Start slow, safe and personal

I usually begin with a question that focuses on the person and not the topic at hand, such as: "Where did you grow up," or "what was your first job out of college?" First off, you relax your subject and you humanize the interaction. This relaxes the atmosphere, starts the conversation on safe ground, and let's you get a sense of the where your subject is coming from. Second, you sometimes get a surprisingly good story.

Coax, don't hammer

The "shock jock" interviewer may get daytime TV audiences to cheer and jeer, but chances are your audience is too sophisticated and businesslike for such low-rent tactics. I prefer interviews who have the up-close, but soft style that coaxes revealing, newsworthy, useful answers. She coaxes the most revealing content out of her subjects, by adopting a very personal rapport and asking questions, in a "c'mon, you can tell me" style. People tell her the most amazing stuff. I'll bet a few of them later wonder whatever possessed them to reveal certain matters on national television.

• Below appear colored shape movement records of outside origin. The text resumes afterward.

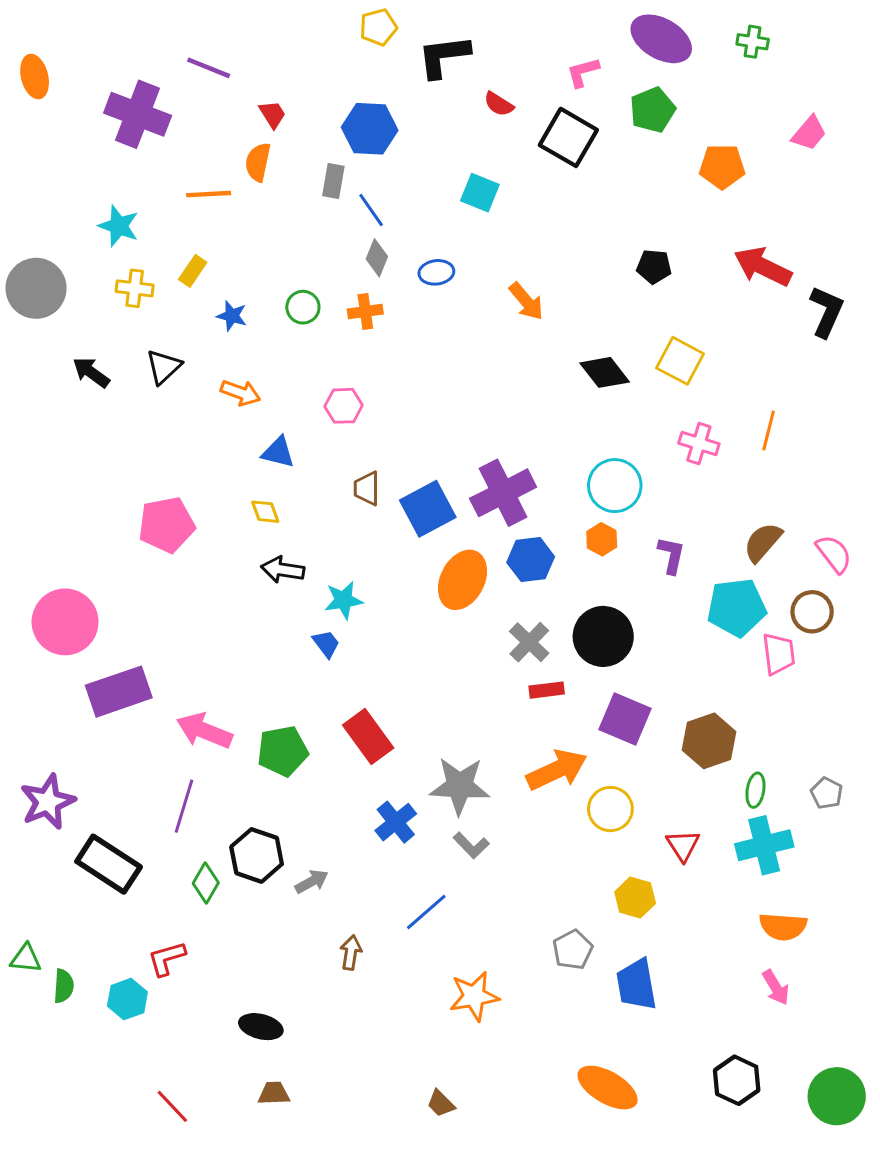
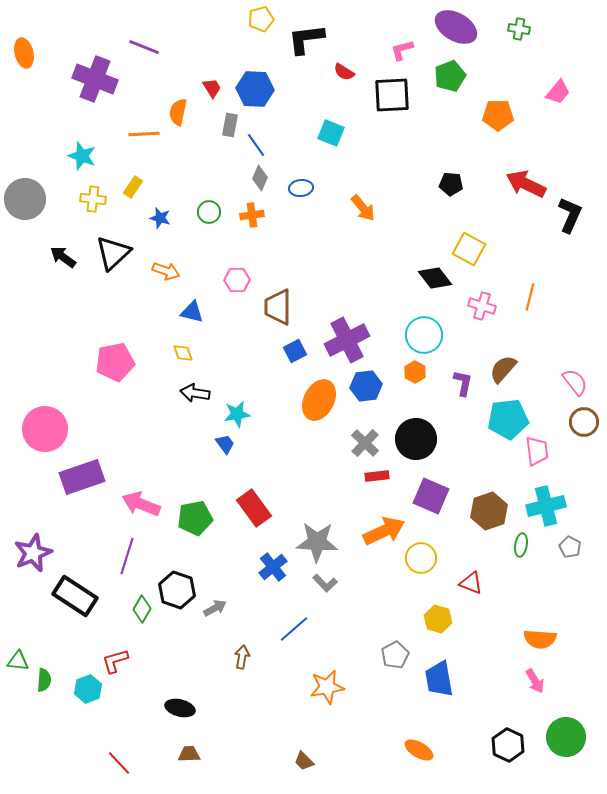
red trapezoid: (272, 114) -> (212, 88), moved
black square: (568, 137) -> (392, 95), turned -33
black triangle: (164, 367) -> (113, 253), size x1.4
black diamond: (605, 372) -> (435, 278), moved
brown trapezoid: (367, 488) -> (278, 307), moved, size x1.5
blue square: (428, 509) -> (295, 351), size x0.6
brown semicircle: (763, 542) -> (503, 369), moved
brown circle: (812, 612) -> (584, 422), moved
red triangle: (683, 845) -> (471, 583), turned -35
cyan cross: (764, 845) -> (546, 506), moved
orange ellipse: (608, 1088) -> (419, 750), size x0.7
green circle: (837, 1096) -> (566, 737), moved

Make some questions open ended

All interviews require you to ask specific questions that get answered with narrow data points. "What was your last job title?" But, in my experience, the most interesting responses I get come from open-ended questions, such as, "What is your vision for your organization five years from today?" or one of my current favorites, "Do you worry about any unintended consequences from what you are trying to accomplish?"

Ask what you don't know

There's a lawyer's tip that advises you to only ask witnesses questions that you already know the answers to. I do the opposite. I ask questions on issues where I am clueless what the answer will be. Lawyers hate surprises. As a journalist--or reader--I love them. Surprises mean I have something that has not been previously reported.

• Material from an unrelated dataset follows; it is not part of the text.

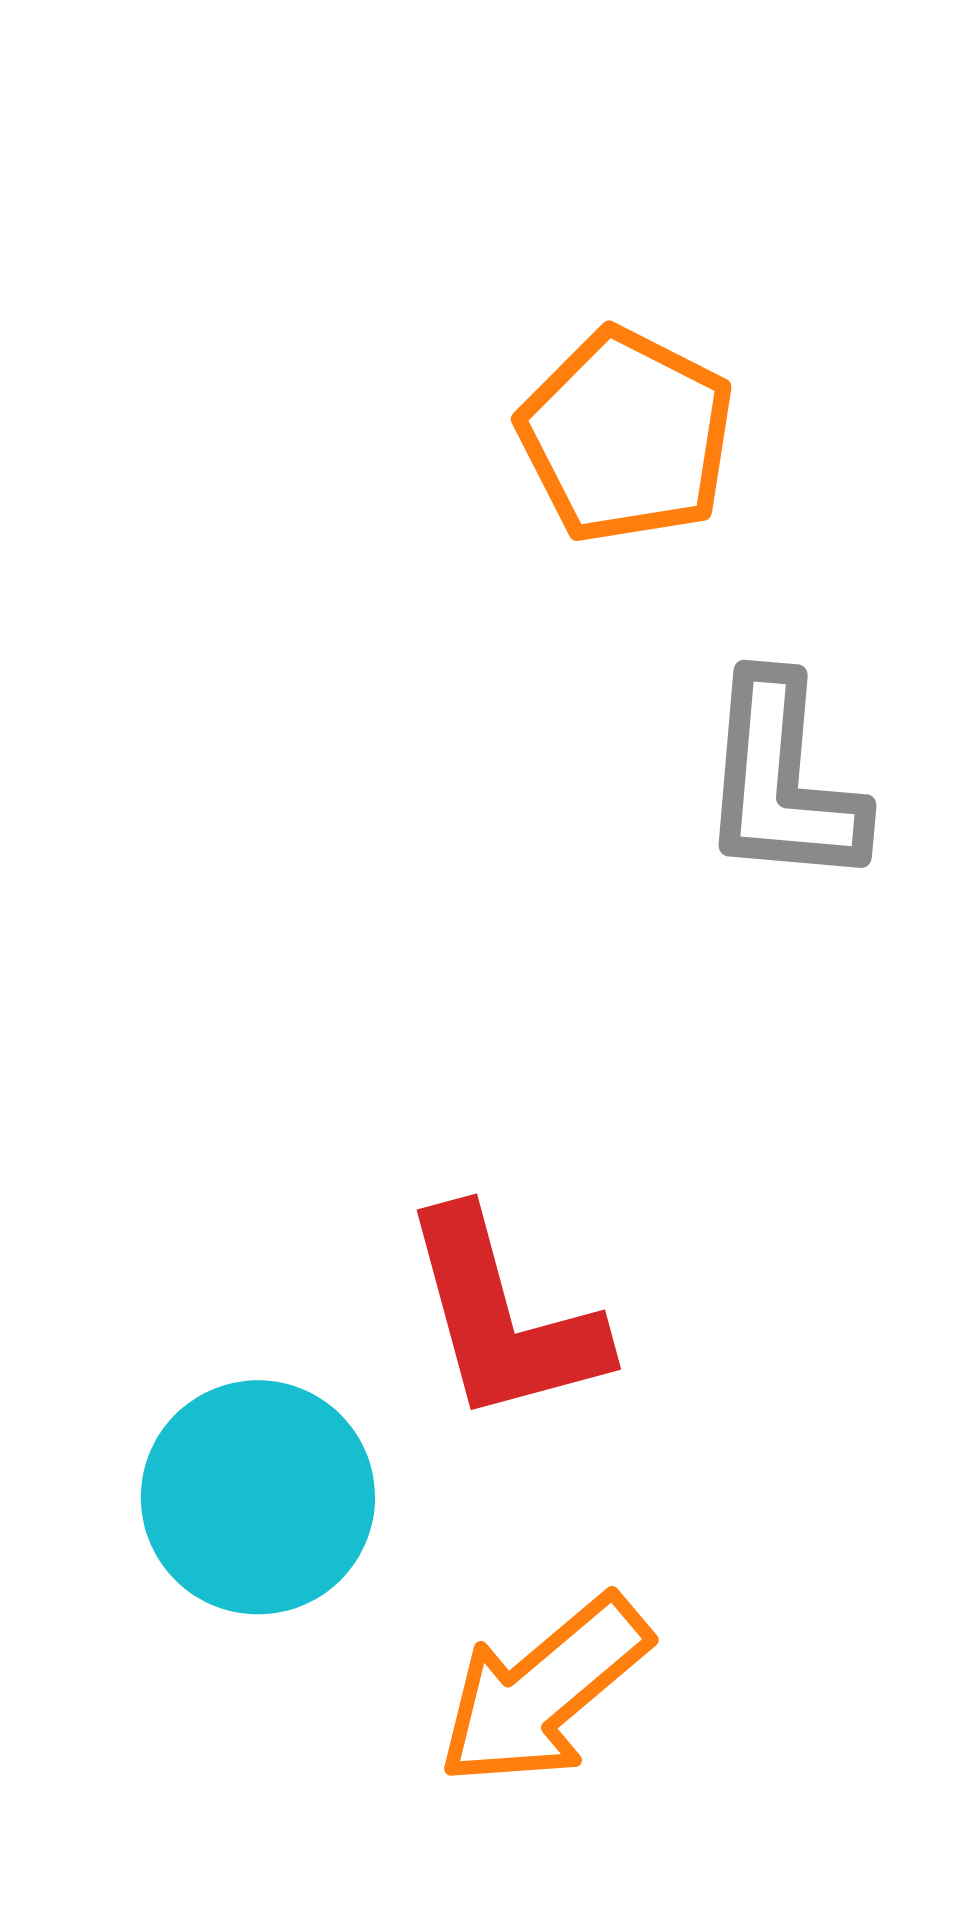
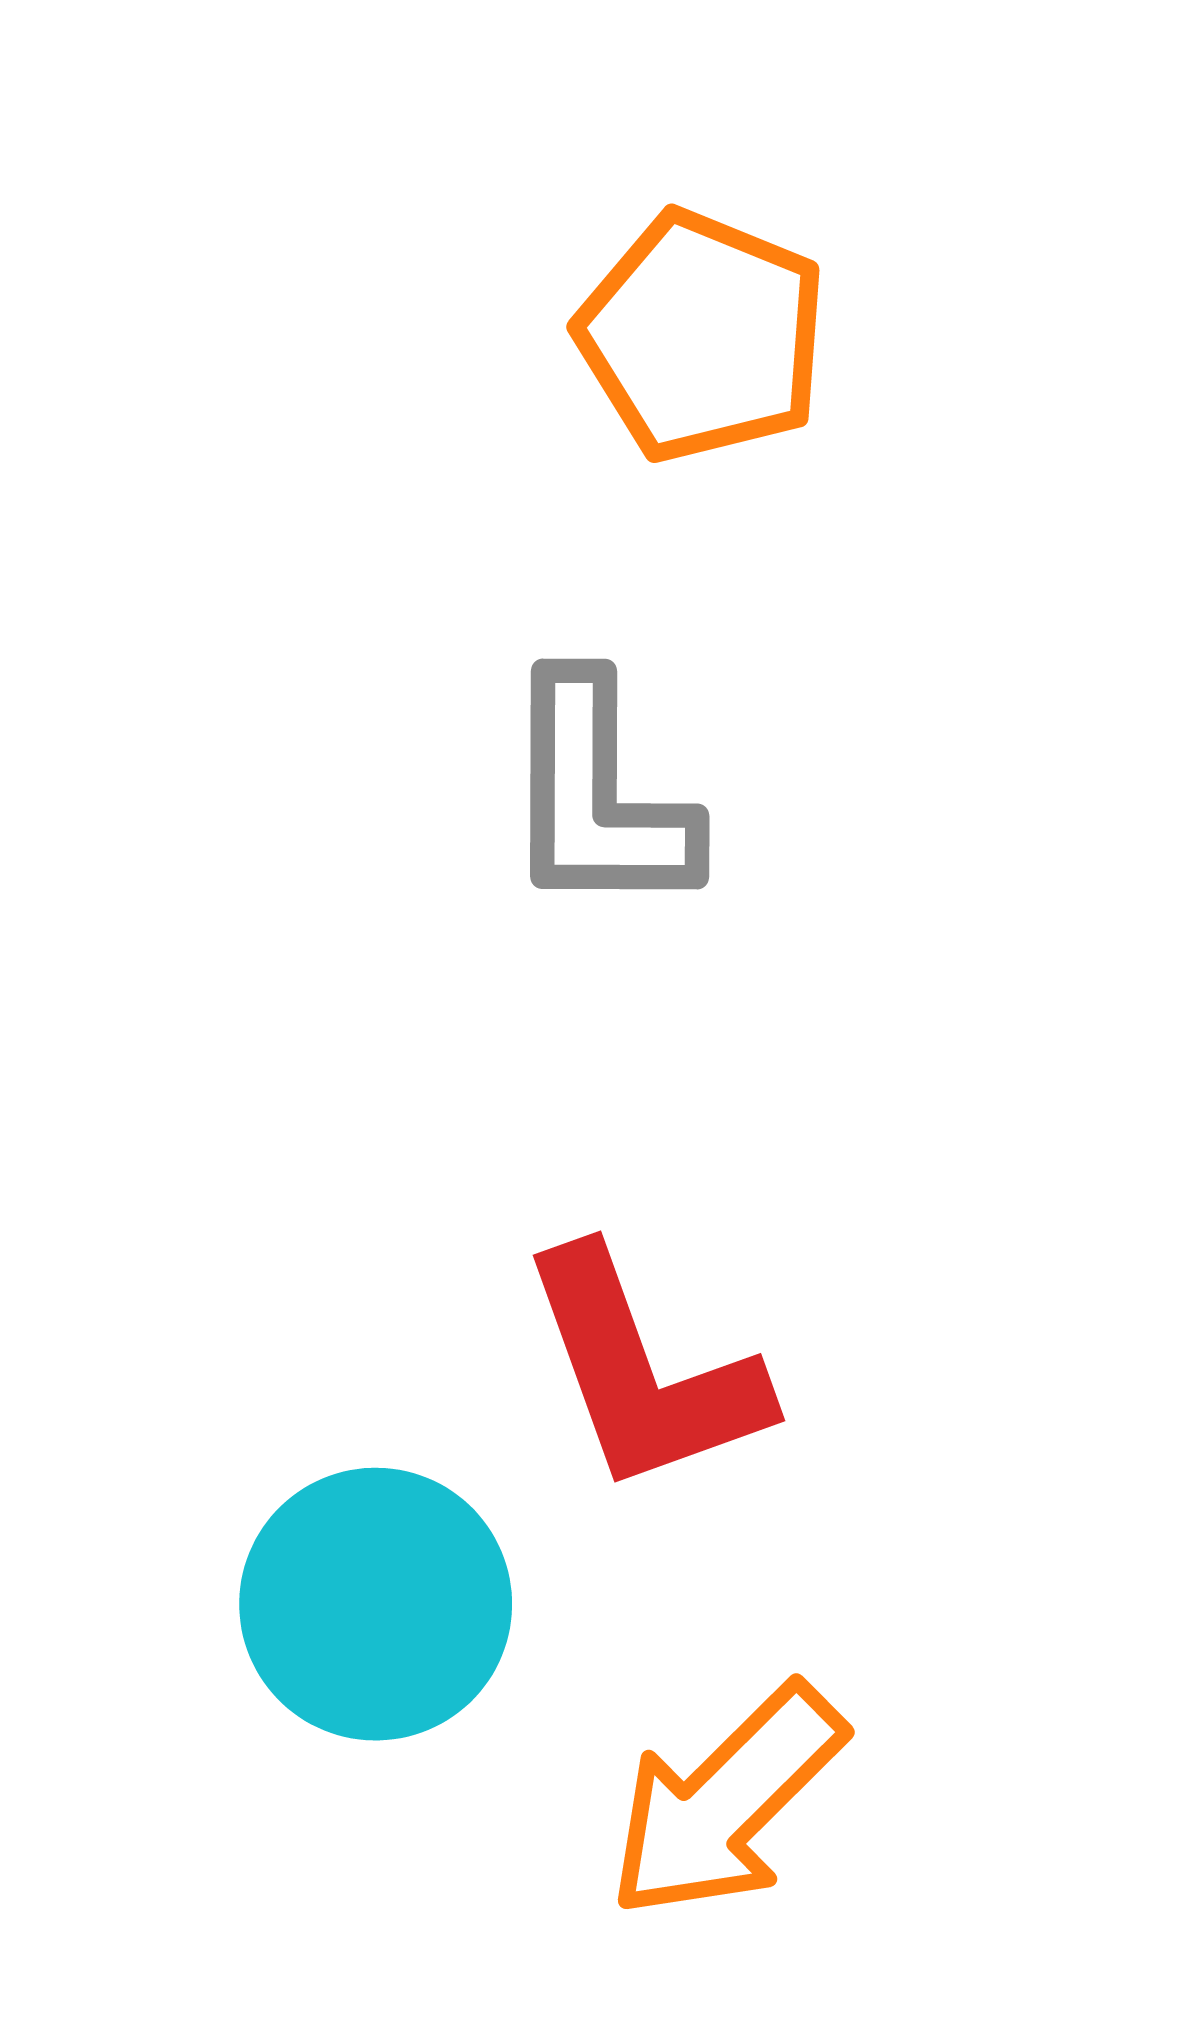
gray L-shape: (782, 781) -> (597, 796), moved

Let the interviewees wander a bit

Interviewers, in my view, try too hard to control the conversation, when the person in the other seat is the one who can produce the news.

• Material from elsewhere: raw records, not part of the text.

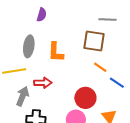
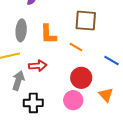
orange line: (100, 67) -> (76, 47), moved

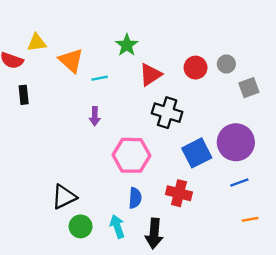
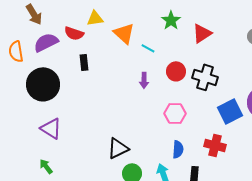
red circle: (196, 68) -> (176, 71), moved
red triangle: (150, 75) -> (202, 33), moved
cyan line: (100, 78) -> (148, 48), turned 40
pink hexagon: (132, 155) -> (175, 113), size x0.7

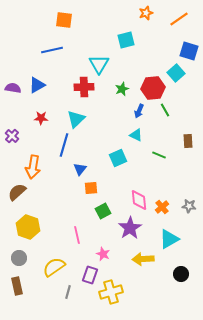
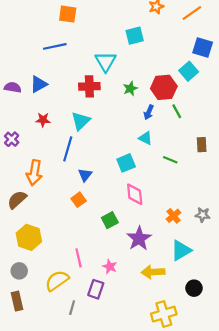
orange square: (91, 188) -> (79, 200), moved, turned -32
pink diamond: (139, 200) -> (135, 194), moved
pink line: (77, 235) -> (79, 258), moved
yellow cross: (111, 292) -> (164, 314), moved

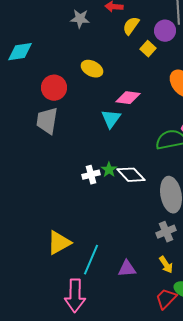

I recently watched Oprah Winfrey interview Sean Penn in a Haitian refugee camp on television. Penn was in an uncharacteristically reflective mood. He obviously wanted to talk about the recent dissolution of his marriage but Winfrey changed the subject on him. Then he wanted to talk about the suffering of children, but she changed subjects on him again. After that Penn seemed bored and detached. I don't blame him.